• [Aim of the task] From the first line of the records below through the line with "b. Records showing", output each line exactly; skip the pictures.

• [Input records]

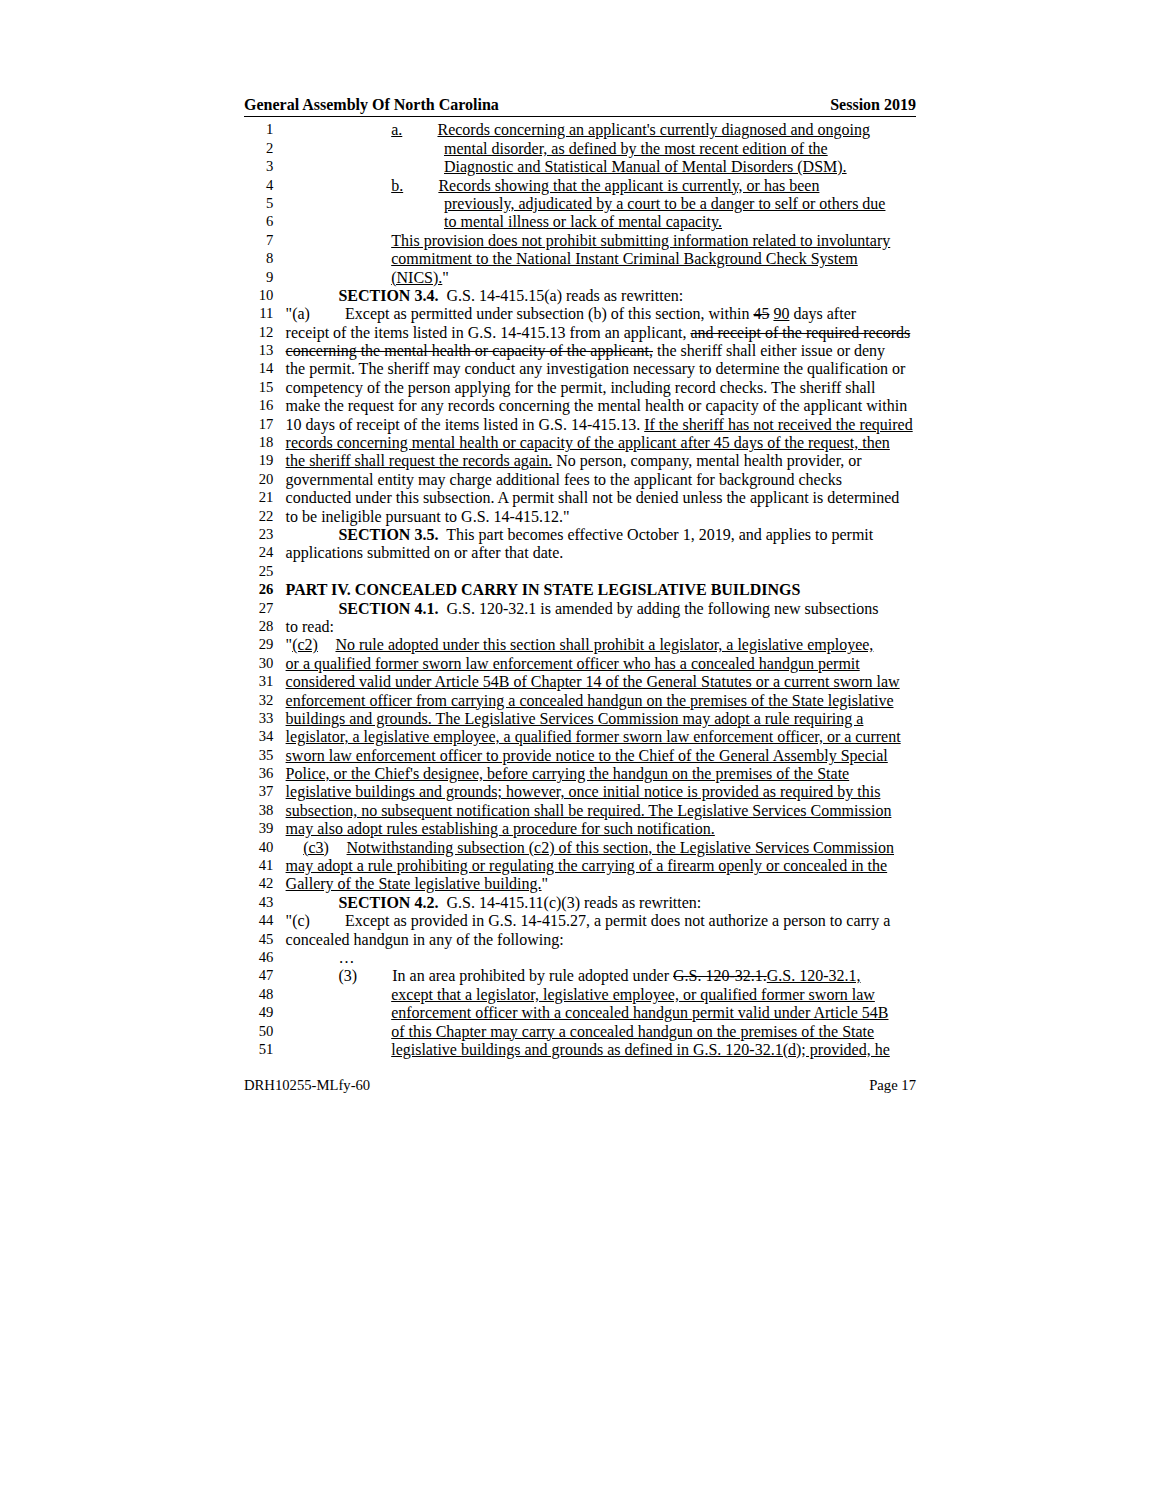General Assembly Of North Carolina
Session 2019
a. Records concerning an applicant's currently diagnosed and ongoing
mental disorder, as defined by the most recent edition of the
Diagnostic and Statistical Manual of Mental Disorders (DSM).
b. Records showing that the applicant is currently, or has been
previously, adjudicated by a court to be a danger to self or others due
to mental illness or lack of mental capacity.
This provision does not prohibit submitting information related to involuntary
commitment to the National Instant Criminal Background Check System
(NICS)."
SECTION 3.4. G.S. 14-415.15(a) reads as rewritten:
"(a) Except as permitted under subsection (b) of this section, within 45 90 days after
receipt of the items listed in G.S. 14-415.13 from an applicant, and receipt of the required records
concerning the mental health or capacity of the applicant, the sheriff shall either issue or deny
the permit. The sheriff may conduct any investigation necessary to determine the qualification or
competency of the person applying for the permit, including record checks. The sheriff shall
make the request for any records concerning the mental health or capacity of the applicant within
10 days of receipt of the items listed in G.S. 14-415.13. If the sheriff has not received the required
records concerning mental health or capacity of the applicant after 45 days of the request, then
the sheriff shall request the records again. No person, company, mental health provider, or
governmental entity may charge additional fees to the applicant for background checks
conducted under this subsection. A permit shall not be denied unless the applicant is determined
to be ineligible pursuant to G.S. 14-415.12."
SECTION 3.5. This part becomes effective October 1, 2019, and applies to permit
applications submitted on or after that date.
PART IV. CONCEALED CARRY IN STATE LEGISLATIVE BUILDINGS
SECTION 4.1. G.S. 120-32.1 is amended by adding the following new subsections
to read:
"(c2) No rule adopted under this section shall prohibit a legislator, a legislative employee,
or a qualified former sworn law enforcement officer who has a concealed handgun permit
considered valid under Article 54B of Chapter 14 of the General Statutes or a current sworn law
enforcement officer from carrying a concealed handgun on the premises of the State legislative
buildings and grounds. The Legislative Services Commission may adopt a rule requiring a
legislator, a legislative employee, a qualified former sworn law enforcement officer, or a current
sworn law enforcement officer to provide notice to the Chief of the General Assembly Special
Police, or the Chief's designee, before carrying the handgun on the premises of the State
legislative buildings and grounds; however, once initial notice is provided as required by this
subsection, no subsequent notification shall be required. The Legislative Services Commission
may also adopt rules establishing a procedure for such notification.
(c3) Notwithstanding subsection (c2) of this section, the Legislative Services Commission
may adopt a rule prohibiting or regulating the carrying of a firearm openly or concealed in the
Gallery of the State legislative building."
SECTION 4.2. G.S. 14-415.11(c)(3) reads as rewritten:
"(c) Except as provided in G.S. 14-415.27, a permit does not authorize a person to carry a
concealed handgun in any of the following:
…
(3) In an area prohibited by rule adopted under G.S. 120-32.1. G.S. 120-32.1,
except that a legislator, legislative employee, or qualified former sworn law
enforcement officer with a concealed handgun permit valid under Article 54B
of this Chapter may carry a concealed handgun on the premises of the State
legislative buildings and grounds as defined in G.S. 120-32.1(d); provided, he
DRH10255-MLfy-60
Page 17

• [The answer]
General Assembly Of North Carolina
Session 2019
a. Records concerning an applicant's currently diagnosed and ongoing
mental disorder, as defined by the most recent edition of the
Diagnostic and Statistical Manual of Mental Disorders (DSM).
b. Records showing that the applicant is currently, or has been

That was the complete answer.